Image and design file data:
◇ ◇ ◇ ◇ ◇ ◇ ◇

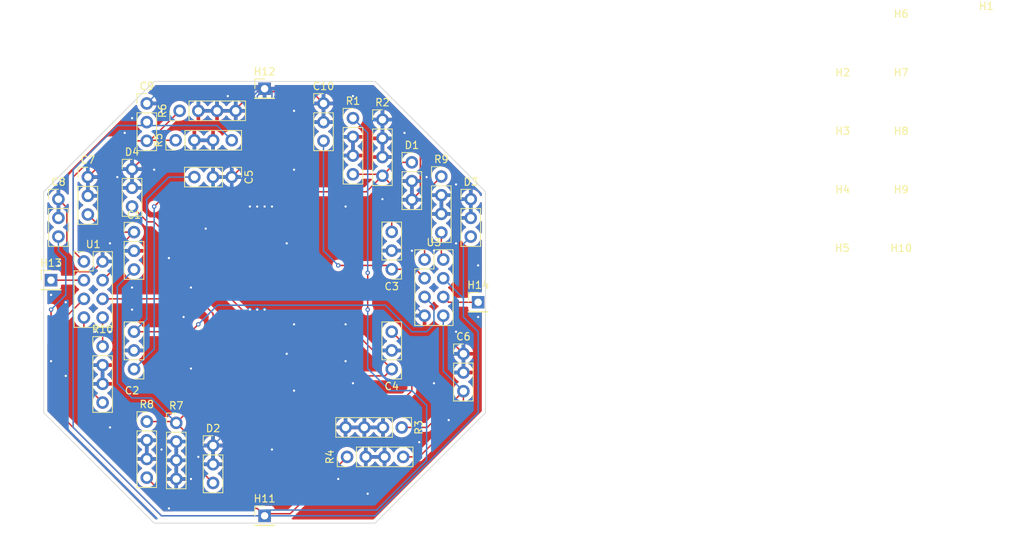
<source format=kicad_pcb>
(kicad_pcb
	(version 20240108)
	(generator "pcbnew")
	(generator_version "8.0")
	(general
		(thickness 1.6)
		(legacy_teardrops no)
	)
	(paper "A4")
	(layers
		(0 "F.Cu" signal)
		(31 "B.Cu" signal)
		(32 "B.Adhes" user "B.Adhesive")
		(33 "F.Adhes" user "F.Adhesive")
		(34 "B.Paste" user)
		(35 "F.Paste" user)
		(36 "B.SilkS" user "B.Silkscreen")
		(37 "F.SilkS" user "F.Silkscreen")
		(38 "B.Mask" user)
		(39 "F.Mask" user)
		(40 "Dwgs.User" user "User.Drawings")
		(41 "Cmts.User" user "User.Comments")
		(42 "Eco1.User" user "User.Eco1")
		(43 "Eco2.User" user "User.Eco2")
		(44 "Edge.Cuts" user)
		(45 "Margin" user)
		(46 "B.CrtYd" user "B.Courtyard")
		(47 "F.CrtYd" user "F.Courtyard")
		(48 "B.Fab" user)
		(49 "F.Fab" user)
		(50 "User.1" user)
		(51 "User.2" user)
		(52 "User.3" user)
		(53 "User.4" user)
		(54 "User.5" user)
		(55 "User.6" user)
		(56 "User.7" user)
		(57 "User.8" user)
		(58 "User.9" user)
	)
	(setup
		(pad_to_mask_clearance 0)
		(allow_soldermask_bridges_in_footprints no)
		(pcbplotparams
			(layerselection 0x00010fc_ffffffff)
			(plot_on_all_layers_selection 0x0000000_00000000)
			(disableapertmacros no)
			(usegerberextensions no)
			(usegerberattributes yes)
			(usegerberadvancedattributes yes)
			(creategerberjobfile yes)
			(dashed_line_dash_ratio 12.000000)
			(dashed_line_gap_ratio 3.000000)
			(svgprecision 4)
			(plotframeref no)
			(viasonmask no)
			(mode 1)
			(useauxorigin no)
			(hpglpennumber 1)
			(hpglpenspeed 20)
			(hpglpendiameter 15.000000)
			(pdf_front_fp_property_popups yes)
			(pdf_back_fp_property_popups yes)
			(dxfpolygonmode yes)
			(dxfimperialunits yes)
			(dxfusepcbnewfont yes)
			(psnegative no)
			(psa4output no)
			(plotreference yes)
			(plotvalue yes)
			(plotfptext yes)
			(plotinvisibletext no)
			(sketchpadsonfab no)
			(subtractmaskfromsilk no)
			(outputformat 1)
			(mirror no)
			(drillshape 0)
			(scaleselection 1)
			(outputdirectory "発注/")
		)
	)
	(net 0 "")
	(net 1 "GND")
	(net 2 "Net-(D1-K)")
	(net 3 "Net-(D1-A)")
	(footprint "MountingHole:MountingHole_3.2mm_M3" (layer "F.Cu") (at 228.5 43))
	(footprint "MountingHole:MountingHole_3.2mm_M3" (layer "F.Cu") (at 228.45 66.85))
	(footprint "Connector_PinHeader_2.54mm:PinHeader_1x04_P2.54mm_Vertical" (layer "F.Cu") (at 138.46 44 90))
	(footprint "Connector_PinHeader_2.54mm:PinHeader_1x01_P2.54mm_Vertical" (layer "F.Cu") (at 150 41))
	(footprint "Connector_PinHeader_2.54mm:PinHeader_1x04_P2.54mm_Vertical" (layer "F.Cu") (at 134 86.2))
	(footprint "Connector_PinHeader_2.54mm:PinHeader_1x04_P2.54mm_Vertical" (layer "F.Cu") (at 161.2 91 90))
	(footprint "Connector_PinHeader_2.54mm:PinHeader_1x03_P2.54mm_Vertical" (layer "F.Cu") (at 170 51))
	(footprint "MountingHole:MountingHole_3.2mm_M3" (layer "F.Cu") (at 236.45 35.05))
	(footprint "Connector_PinHeader_2.54mm:PinHeader_1x03_P2.54mm_Vertical" (layer "F.Cu") (at 178 56))
	(footprint "Connector_PinHeader_2.54mm:PinHeader_1x03_P2.54mm_Vertical" (layer "F.Cu") (at 167.265 65.525 180))
	(footprint "Connector_PinHeader_2.54mm:PinHeader_1x04_P2.54mm_Vertical" (layer "F.Cu") (at 128 76))
	(footprint "Connector_PinHeader_2.54mm:PinHeader_1x04_P2.54mm_Vertical" (layer "F.Cu") (at 162 45))
	(footprint "Connector_PinHeader_2.54mm:PinHeader_2x04_P2.54mm_Vertical" (layer "F.Cu") (at 125.46 64.46))
	(footprint "MountingHole:MountingHole_3.2mm_M3" (layer "F.Cu") (at 236.45 43))
	(footprint "MountingHole:MountingHole_3.2mm_M3" (layer "F.Cu") (at 236.45 66.85))
	(footprint "Connector_PinHeader_2.54mm:PinHeader_1x01_P2.54mm_Vertical" (layer "F.Cu") (at 150 99))
	(footprint "Connector_PinHeader_2.54mm:PinHeader_1x03_P2.54mm_Vertical" (layer "F.Cu") (at 122 56))
	(footprint "Connector_PinHeader_2.54mm:PinHeader_1x03_P2.54mm_Vertical" (layer "F.Cu") (at 158 43))
	(footprint "MountingHole:MountingHole_3.2mm_M3" (layer "F.Cu") (at 228.5 58.9))
	(footprint "Connector_PinHeader_2.54mm:PinHeader_1x04_P2.54mm_Vertical" (layer "F.Cu") (at 174 52.92))
	(footprint "MountingHole:MountingHole_3.2mm_M3" (layer "F.Cu") (at 236.45 50.95))
	(footprint "MountingHole:MountingHole_3.2mm_M3" (layer "F.Cu") (at 236.45 58.9))
	(footprint "Connector_PinHeader_2.54mm:PinHeader_1x03_P2.54mm_Vertical" (layer "F.Cu") (at 134 43))
	(footprint "Connector_PinHeader_2.54mm:PinHeader_1x03_P2.54mm_Vertical" (layer "F.Cu") (at 126 53))
	(footprint "Connector_PinHeader_2.54mm:PinHeader_1x01_P2.54mm_Vertical" (layer "F.Cu") (at 121 67))
	(footprint "Connector_PinHeader_2.54mm:PinHeader_1x03_P2.54mm_Vertical" (layer "F.Cu") (at 143 89.46))
	(footprint "Connector_PinHeader_2.54mm:PinHeader_1x03_P2.54mm_Vertical" (layer "F.Cu") (at 167.265 79.08 180))
	(footprint "Connector_PinHeader_2.54mm:PinHeader_1x04_P2.54mm_Vertical" (layer "F.Cu") (at 168.62 87 -90))
	(footprint "Connector_PinHeader_2.54mm:PinHeader_1x03_P2.54mm_Vertical" (layer "F.Cu") (at 177 77))
	(footprint "Connector_PinHeader_2.54mm:PinHeader_1x01_P2.54mm_Vertical" (layer "F.Cu") (at 179 70))
	(footprint "Connector_PinHeader_2.54mm:PinHeader_2x04_P2.54mm_Vertical" (layer "F.Cu") (at 171.725 64.2))
	(footprint "Connector_PinHeader_2.54mm:PinHeader_1x04_P2.54mm_Vertical" (layer "F.Cu") (at 137.92 48 90))
	(footprint "Connector_PinHeader_2.54mm:PinHeader_1x04_P2.54mm_Vertical" (layer "F.Cu") (at 138 86.38))
	(footprint "Connector_PinHeader_2.54mm:PinHeader_1x04_P2.54mm_Vertical" (layer "F.Cu") (at 166 45.2))
	(footprint "MountingHole:MountingHole_3.2mm_M3" (layer "F.Cu") (at 248 34))
	(footprint "Connector_PinHeader_2.54mm:PinHeader_1x03_P2.54mm_Vertical" (layer "F.Cu") (at 145.54 53 -90))
	(footprint "Connector_PinHeader_2.54mm:PinHeader_1x03_P2.54mm_Vertical" (layer "F.Cu") (at 132.265 60.475))
	(footprint "MountingHole:MountingHole_3.2mm_M3" (layer "F.Cu") (at 228.5 50.95))
	(footprint "Connector_PinHeader_2.54mm:PinHeader_1x03_P2.54mm_Vertical" (layer "F.Cu") (at 132 51.92))
	(footprint "Connector_PinHeader_2.54mm:PinHeader_1x03_P2.54mm_Vertical" (layer "F.Cu") (at 132.265 79.08 180))
	(gr_line
		(start 180 85)
		(end 165 100)
		(stroke
			(width 0.1)
			(type default)
		)
		(layer "Edge.Cuts")
		(uuid "115b5c1b-8fb2-4ee8-81b0-fe964da0c520")
	)
	(gr_line
		(start 165 100)
		(end 135 100)
		(stroke
			(width 0.1)
			(type default)
		)
		(layer "Edge.Cuts")
		(uuid "407938c2-e1a1-4a5d-8fcd-38b348cfd4c3")
	)
	(gr_line
		(start 120 55)
		(end 135 40)
		(stroke
			(width 0.1)
			(type default)
		)
		(layer "Edge.Cuts")
		(uuid "82177964-3bff-4d95-ab7f-df70d04c1c27")
	)
	(gr_line
		(start 120 85)
		(end 120 55)
		(stroke
			(width 0.1)
			(type default)
		)
		(layer "Edge.Cuts")
		(uuid "89c227a5-2aad-4ecc-b528-5d3cf5e95d68")
	)
	(gr_line
		(start 165 40)
		(end 180 55)
		(stroke
			(width 0.1)
			(type default)
		)
		(layer "Edge.Cuts")
		(uuid "ccc800d3-eb2f-41f4-a8b6-66df1e94ea3b")
	)
	(gr_line
		(start 180 55)
		(end 180 85)
		(stroke
			(width 0.1)
			(type default)
		)
		(layer "Edge.Cuts")
		(uuid "d4ac10e1-438c-4c61-8dda-c8363961fb6d")
	)
	(gr_line
		(start 135 100)
		(end 120 85)
		(stroke
			(width 0.1)
			(type default)
		)
		(layer "Edge.Cuts")
		(uuid "e71496a1-771c-40b8-b497-6a774602d8c6")
	)
	(gr_line
		(start 135 40)
		(end 165 40)
		(stroke
			(width 0.1)
			(type default)
		)
		(layer "Edge.Cuts")
		(uuid "fac20327-6291-49f9-8867-36cba9fcda83")
	)
	(via
		(at 164 71)
		(size 0.6)
		(drill 0.3)
		(layers "F.Cu" "B.Cu")
		(free yes)
		(net 0)
		(uuid "3d78329c-f1cc-44de-bf6b-06d5d08d115d")
	)
	(via
		(at 164 66)
		(size 0.6)
		(drill 0.3)
		(layers "F.Cu" "B.Cu")
		(free yes)
		(net 0)
		(uuid "67d5fba3-c258-4e91-acc8-d2c1df208069")
	)
	(via
		(at 121 71)
		(size 0.6)
		(drill 0.3)
		(layers "F.Cu" "B.Cu")
		(free yes)
		(net 0)
		(uuid "fe7ec5a7-35de-4fe8-8fdb-e3724d10fa38")
	)
	(segment
		(start 158 43)
		(end 156.4 41.4)
		(width 0.2)
		(layer "F.Cu")
		(net 1)
		(uuid "07730616-c798-4cb7-8617-fe8576b25935")
	)
	(segment
		(start 149 42)
		(end 150 41)
		(width 0.2)
		(layer "F.Cu")
		(net 1)
		(uuid "0cd7732b-b9e0-4310-91f5-567cb7e0115a")
	)
	(segment
		(start 161.2 87.365686)
		(end 161.282843 87.282843)
		(width 0.2)
		(layer "F.Cu")
		(net 1)
		(uuid "10a816fc-710f-46a7-bd98-38fbd73d4057")
	)
	(segment
		(start 164 41)
		(end 150.565685 41)
		(width 0.2)
		(layer "F.Cu")
		(net 1)
		(uuid "1178b88b-a933-4d3d-8509-d772b3f850ea")
	)
	(segment
		(start 169 72)
		(end 171 74)
		(width 0.2)
		(layer "F.Cu")
		(net 1)
		(uuid "118b7158-9649-43f4-a76b-1c2da2440948")
	)
	(segment
		(start 174 74)
		(end 177 77)
		(width 0.2)
		(layer "F.Cu")
		(net 1)
		(uuid "176e95b4-90f8-498a-9f98-76f485141e1d")
	)
	(segment
		(start 150 48.54)
		(end 150 41.565685)
		(width 0.2)
		(layer "F.Cu")
		(net 1)
		(uuid "1877fee0-6a90-4b65-99cd-cd5cdab3c6e9")
	)
	(segment
		(start 146.08 43.788628)
		(end 149.434314 40.434314)
		(width 0.2)
		(layer "F.Cu")
		(net 1)
		(uuid "195253d1-0a78-41b8-b114-4c035a5585f5")
	)
	(segment
		(start 166 45.2)
		(end 166 43)
		(width 0.2)
		(layer "F.Cu")
		(net 1)
		(uuid "1ecafdb3-9a3f-4392-86d1-9f59befafa53")
	)
	(segment
		(start 150.565685 41)
		(end 150.282842 40.717157)
		(width 0.2)
		(layer "F.Cu")
		(net 1)
		(uuid "220ac676-f9ba-4b55-b53c-ac0e9ef4202b")
	)
	(segment
		(start 151 57)
		(end 151 71)
		(width 0.2)
		(layer "F.Cu")
		(net 1)
		(uuid "249d5b53-b16b-42a2-9669-e4aa2d447e5e")
	)
	(segment
		(start 146 51)
		(end 149 48)
		(width 0.2)
		(layer "F.Cu")
		(net 1)
		(uuid "2578b345-7f89-4896-a60c-d078d6202f2d")
	)
	(segment
		(start 146.08 44)
		(end 146.08 43.788628)
		(width 0.2)
		(layer "F.Cu")
		(net 1)
		(uuid "2a0a47e8-0173-451a-b35a-6e6a1c01dcd9")
	)
	(segment
		(start 148 48)
		(end 146 50)
		(width 0.2)
		(layer "F.Cu")
		(net 1)
		(uuid "372154c8-8951-475d-9b6f-d98b00df1ef1")
	)
	(segment
		(start 171.15 47.15)
		(end 165 41)
		(width 0.2)
		(layer "F.Cu")
		(net 1)
		(uuid "3b9197b2-ad3e-48f0-a15e-a70ba32f17e5")
	)
	(segment
		(start 148 57)
		(end 148 71)
		(width 0.2)
		(layer "F.Cu")
		(net 1)
		(uuid "3bf472eb-c99c-452e-8fc5-abe653e9cdca")
	)
	(segment
		(start 123.15 57.15)
		(end 123.15 64.15)
		(width 0.2)
		(layer "F.Cu")
		(net 1)
		(uuid "41b91cad-993c-4274-b29d-31c8f23a2bb4")
	)
	(segment
		(start 126.15 65.85)
		(end 126.54 65.46)
		(width 0.2)
		(layer "F.Cu")
		(net 1)
		(uuid "4514b395-ed48-4351-b82e-bf1774484aa2")
	)
	(segment
		(start 126 53)
		(end 129 50)
		(width 0.2)
		(layer "F.Cu")
		(net 1)
		(uuid "45b53844-c58f-417e-a358-dc64bc235ff7")
	)
	(segment
		(start 171.15 54.93)
		(end 171.15 47.15)
		(width 0.2)
		(layer "F.Cu")
		(net 1)
		(uuid "51cedf87-f160-41af-a53a-eff57372f26d")
	)
	(segment
		(start 148 42.434314)
		(end 148 48)
		(width 0.2)
		(layer "F.Cu")
		(net 1)
		(uuid "5a9d43c3-8500-46d3-b943-817b8520a38a")
	)
	(segment
		(start 171 74)
		(end 174 74)
		(width 0.2)
		(layer "F.Cu")
		(net 1)
		(uuid "5e3131ae-ee70-4752-84c3-f9c52601d58a")
	)
	(segment
		(start 146 50)
		(end 129 50)
		(width 0.2)
		(layer "F.Cu")
		(net 1)
		(uuid "5f172d21-07a6-4db9-9e08-4b99daf758f4")
	)
	(segment
		(start 123.15 64.15)
		(end 124.85 65.85)
		(width 0.2)
		(layer "F.Cu")
		(net 1)
		(uuid "6888a244-46cf-4190-b57d-8c0a7c2cc3b1")
	)
	(segment
		(start 151 71)
		(end 152 72)
		(width 0.2)
		(layer "F.Cu")
		(net 1)
		(uuid "6a925727-8d7a-4abf-8940-4fa9b39d8d34")
	)
	(segment
		(start 127 65.46)
		(end 128 64.46)
		(width 0.2)
		(layer "F.Cu")
		(net 1)
		(uuid "6bea39d3-8369-4796-89bc-b6cc3a7e3e65")
	)
	(segment
		(start 165 41)
		(end 150 41)
		(width 0.2)
		(layer "F.Cu")
		(net 1)
		(uuid "6c46e496-3db4-45b0-814c-49731b52acf0")
	)
	(segment
		(start 149.717157 40.717157)
		(end 148 42.434314)
		(width 0.2)
		(layer "F.Cu")
		(net 1)
		(uuid "725d1f84-073e-446f-bace-19408cfff8f9")
	)
	(segment
		(start 126.54 65.46)
		(end 127 65.46)
		(width 0.2)
		(layer "F.Cu")
		(net 1)
		(uuid "977702b5-30fb-410b-9d11-b1a3be9bb44e")
	)
	(segment
		(start 122 56)
		(end 123.15 57.15)
		(width 0.2)
		(layer "F.Cu")
		(net 1)
		(uuid "a0e832cb-8280-4999-8fda-c4cbf23205d7")
	)
	(segment
		(start 166 43)
		(end 164 41)
		(width 0.2)
		(layer "F.Cu")
		(net 1)
		(uuid "a13db575-f3e8-4e2d-9ed3-ffbd160d161e")
	)
	(segment
		(start 149 48)
		(end 149 42)
		(width 0.2)
		(layer "F.Cu")
		(net 1)
		(uuid "a1a73d58-17db-4e46-b709-4331a50c709b")
	)
	(segment
		(start 156.4 41.4)
		(end 150.682843 41.4)
		(width 0.2)
		(layer "F.Cu")
		(net 1)
		(uuid "a555765b-61ba-4f85-be13-a903106c2a6f")
	)
	(segment
		(start 149 57)
		(end 149 71)
		(width 0.2)
		(layer "F.Cu")
		(net 1)
	
... [368322 chars truncated]
</source>
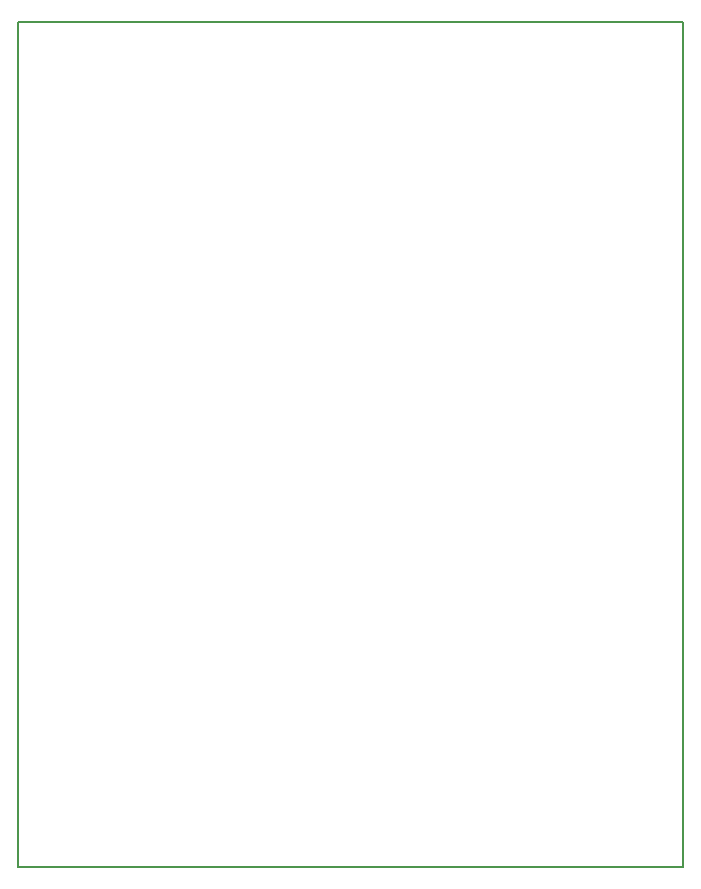
<source format=gm1>
G04 MADE WITH FRITZING*
G04 WWW.FRITZING.ORG*
G04 DOUBLE SIDED*
G04 HOLES PLATED*
G04 CONTOUR ON CENTER OF CONTOUR VECTOR*
%ASAXBY*%
%FSLAX23Y23*%
%MOIN*%
%OFA0B0*%
%SFA1.0B1.0*%
%ADD10R,2.226170X2.822850*%
%ADD11C,0.008000*%
%ADD10C,0.008*%
%LNCONTOUR*%
G90*
G70*
G54D10*
G54D11*
X4Y2819D02*
X2222Y2819D01*
X2222Y4D01*
X4Y4D01*
X4Y2819D01*
D02*
G04 End of contour*
M02*
</source>
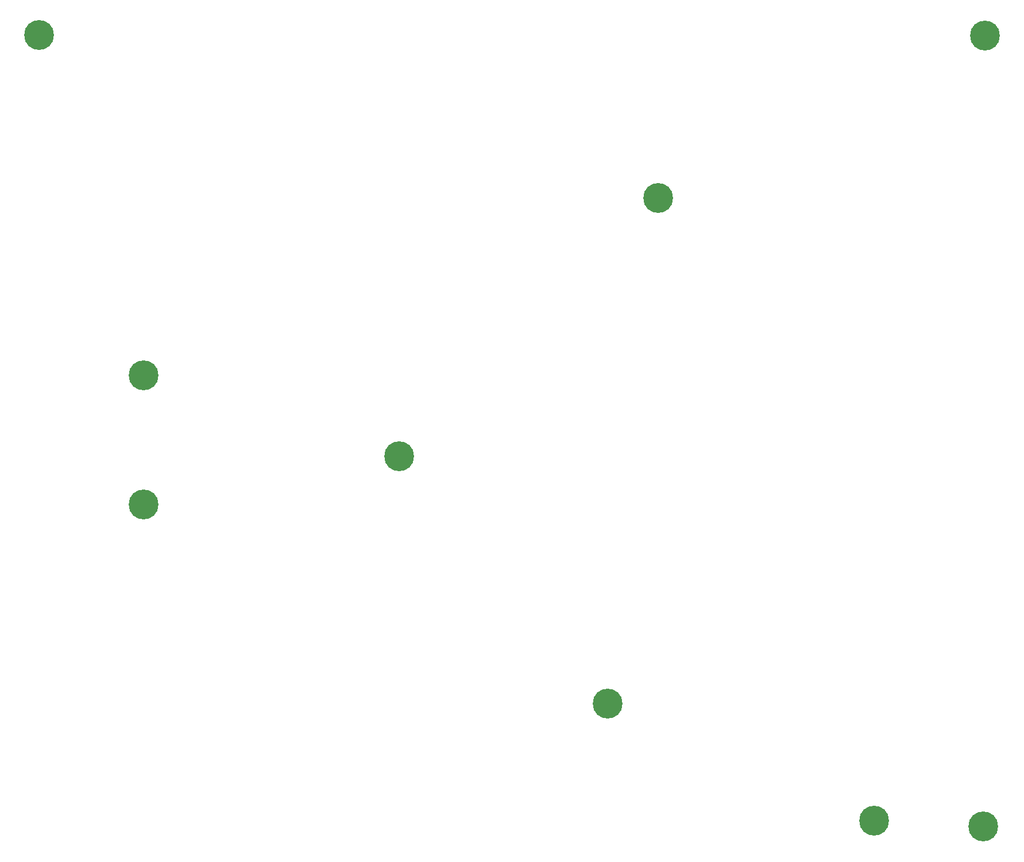
<source format=gbr>
%TF.GenerationSoftware,KiCad,Pcbnew,(6.0.5)*%
%TF.CreationDate,2022-07-25T14:13:38-03:00*%
%TF.ProjectId,bluejay_base,626c7565-6a61-4795-9f62-6173652e6b69,rev?*%
%TF.SameCoordinates,Original*%
%TF.FileFunction,Soldermask,Top*%
%TF.FilePolarity,Negative*%
%FSLAX46Y46*%
G04 Gerber Fmt 4.6, Leading zero omitted, Abs format (unit mm)*
G04 Created by KiCad (PCBNEW (6.0.5)) date 2022-07-25 14:13:38*
%MOMM*%
%LPD*%
G01*
G04 APERTURE LIST*
%ADD10C,4.400000*%
G04 APERTURE END LIST*
D10*
%TO.C,H9*%
X56950000Y-64150000D03*
%TD*%
%TO.C,H8*%
X40900000Y-63300000D03*
%TD*%
%TO.C,H5*%
X-29150000Y-9550000D03*
%TD*%
%TO.C,H1*%
X-82200000Y52600000D03*
%TD*%
%TO.C,H7*%
X1600000Y-46000000D03*
%TD*%
%TO.C,H2*%
X57200000Y52500000D03*
%TD*%
%TO.C,H3*%
X9000000Y28600000D03*
%TD*%
%TO.C,H6*%
X-66800000Y-16600000D03*
%TD*%
%TO.C,H4*%
X-66800000Y2400000D03*
%TD*%
M02*

</source>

◇ ◇ ◇ ◇ ◇ ◇ ◇

→ To do: Take the stretch of lines above from the one containing "(at 236.45 35.05))" through the one containing "(at 125.46 64.46))" and repeat it exactly, adding no other line.

→ Result:
	(footprint "MountingHole:MountingHole_3.2mm_M3" (layer "F.Cu") (at 236.45 35.05))
	(footprint "Connector_PinHeader_2.54mm:PinHeader_1x03_P2.54mm_Vertical" (layer "F.Cu") (at 178 56))
	(footprint "Connector_PinHeader_2.54mm:PinHeader_1x03_P2.54mm_Vertical" (layer "F.Cu") (at 167.265 65.525 180))
	(footprint "Connector_PinHeader_2.54mm:PinHeader_1x04_P2.54mm_Vertical" (layer "F.Cu") (at 128 76))
	(footprint "Connector_PinHeader_2.54mm:PinHeader_1x04_P2.54mm_Vertical" (layer "F.Cu") (at 162 45))
	(footprint "Connector_PinHeader_2.54mm:PinHeader_2x04_P2.54mm_Vertical" (layer "F.Cu") (at 125.46 64.46))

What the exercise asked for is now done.